- EXERCISE OBJECTIVE
Isolate every line in the data with the string "text" and copy it.

- DATASET RECORDS
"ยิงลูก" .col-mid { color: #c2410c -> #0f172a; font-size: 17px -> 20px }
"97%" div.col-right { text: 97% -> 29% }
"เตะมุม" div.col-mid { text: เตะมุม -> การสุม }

--

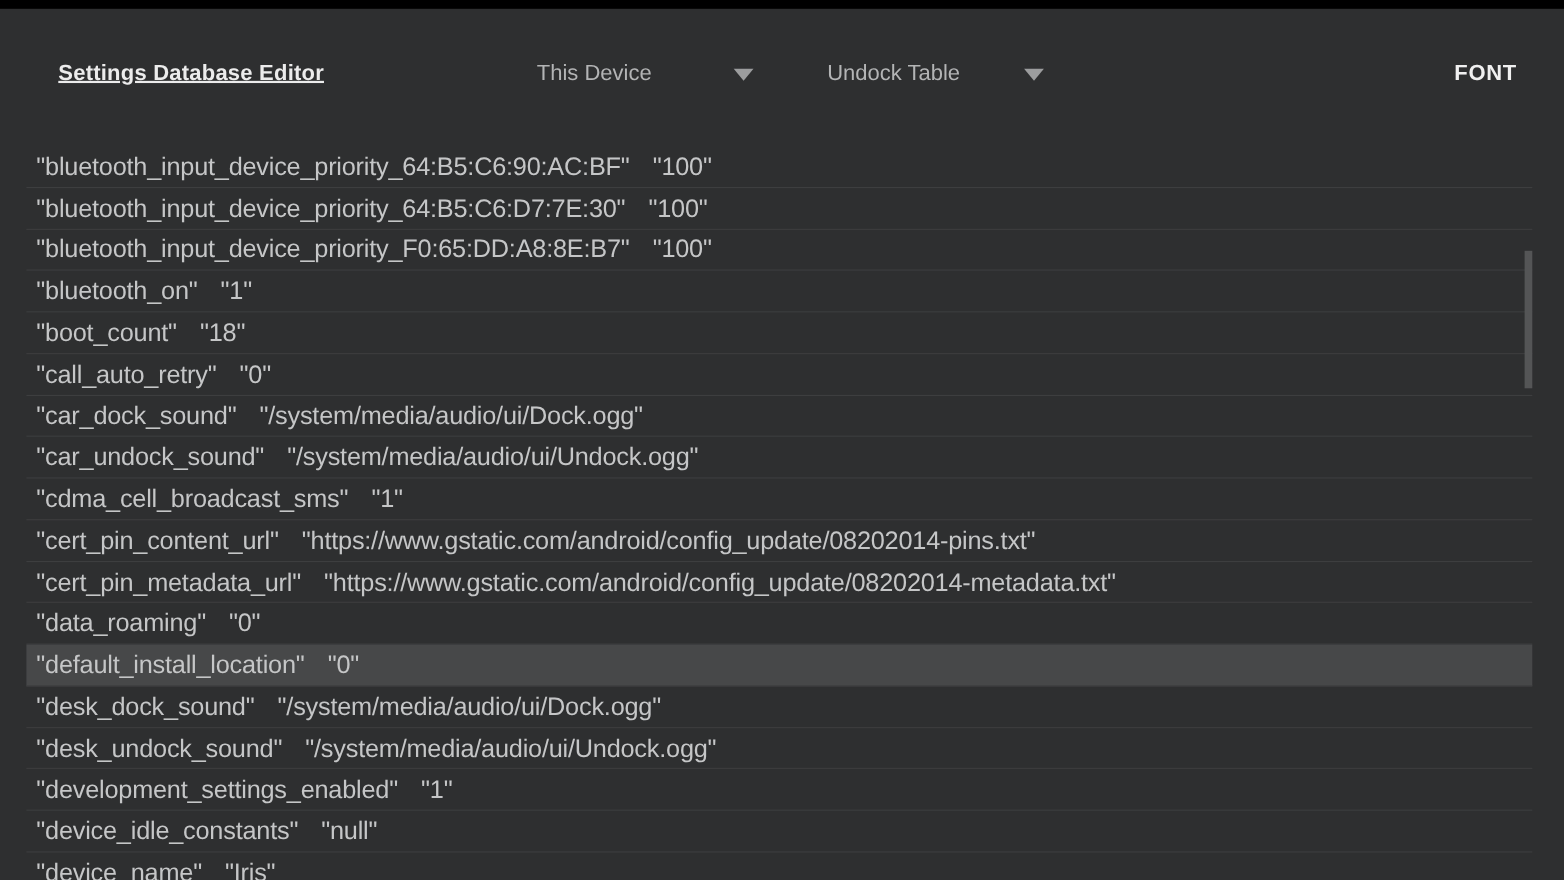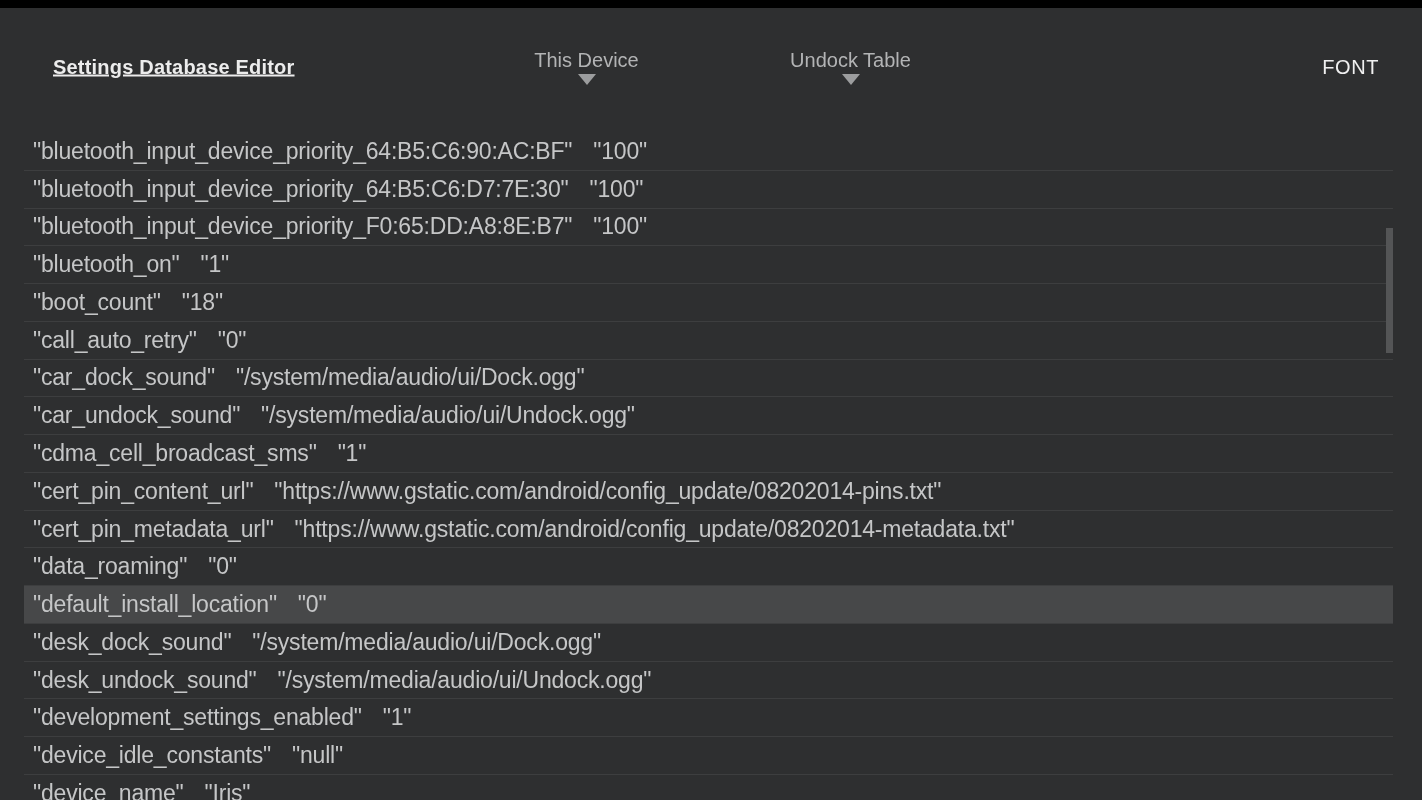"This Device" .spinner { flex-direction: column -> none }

...

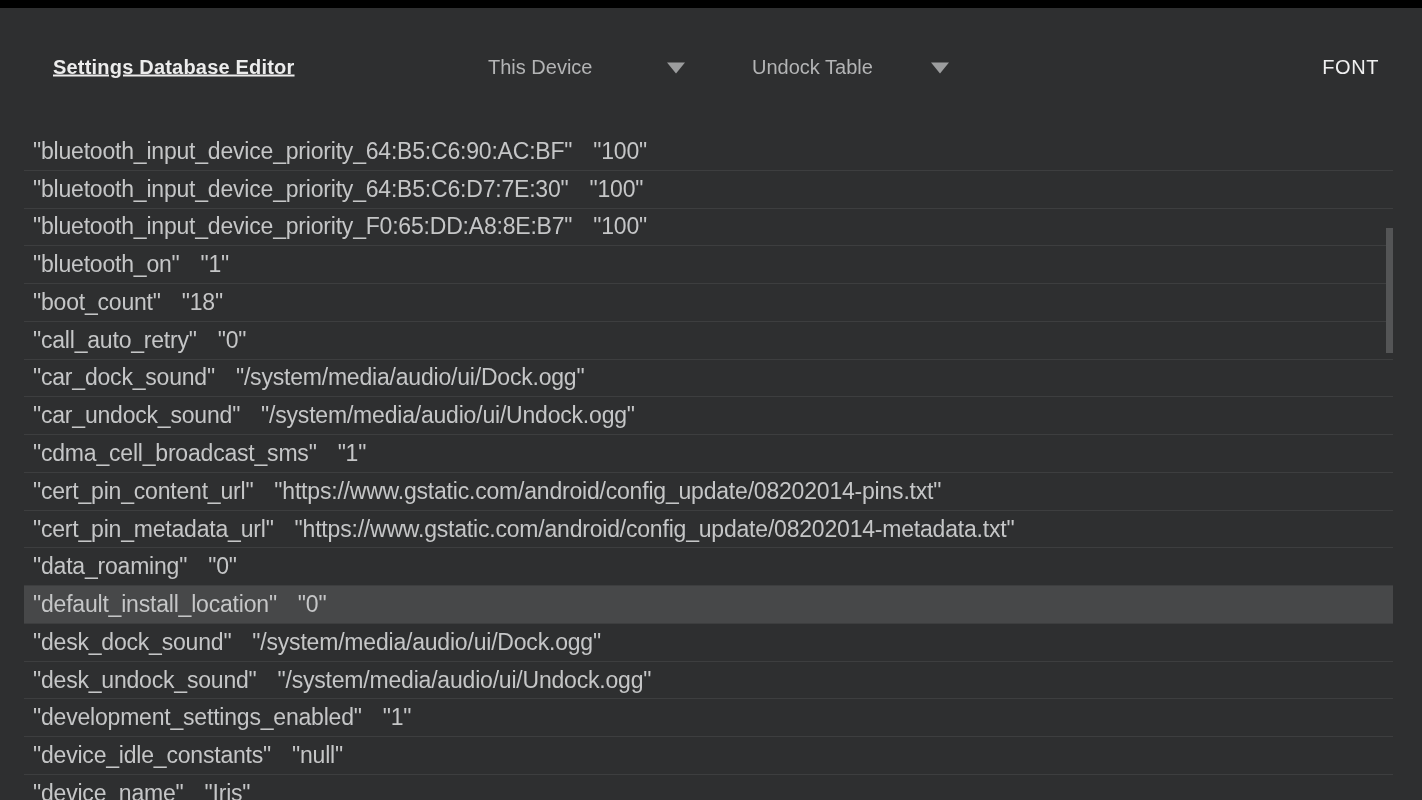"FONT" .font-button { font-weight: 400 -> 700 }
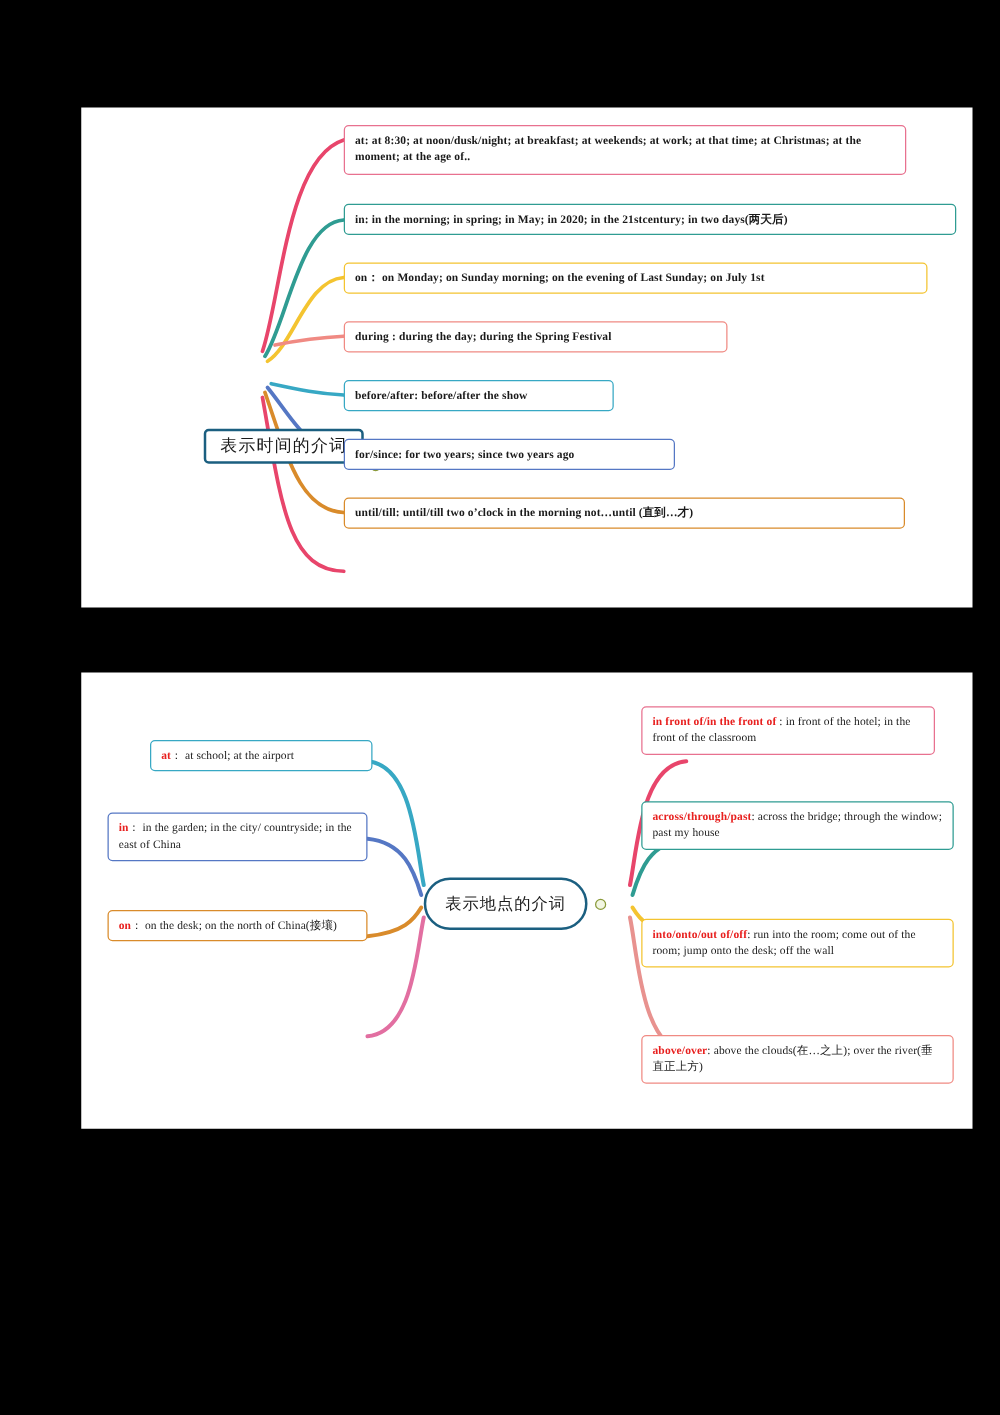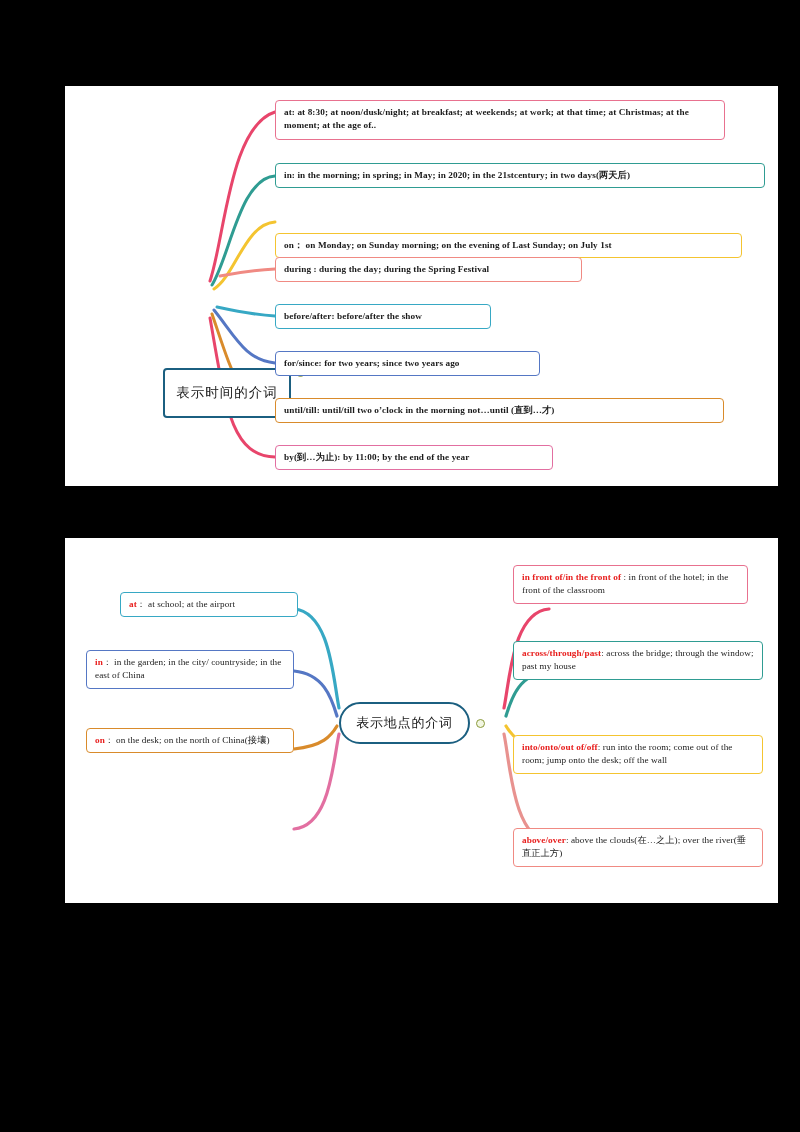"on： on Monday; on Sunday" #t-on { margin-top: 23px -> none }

- ANSWER BOX
"97%" div.col-right { text: 97% -> 29% }
"เตะมุม" div.col-mid { text: เตะมุม -> การสุม }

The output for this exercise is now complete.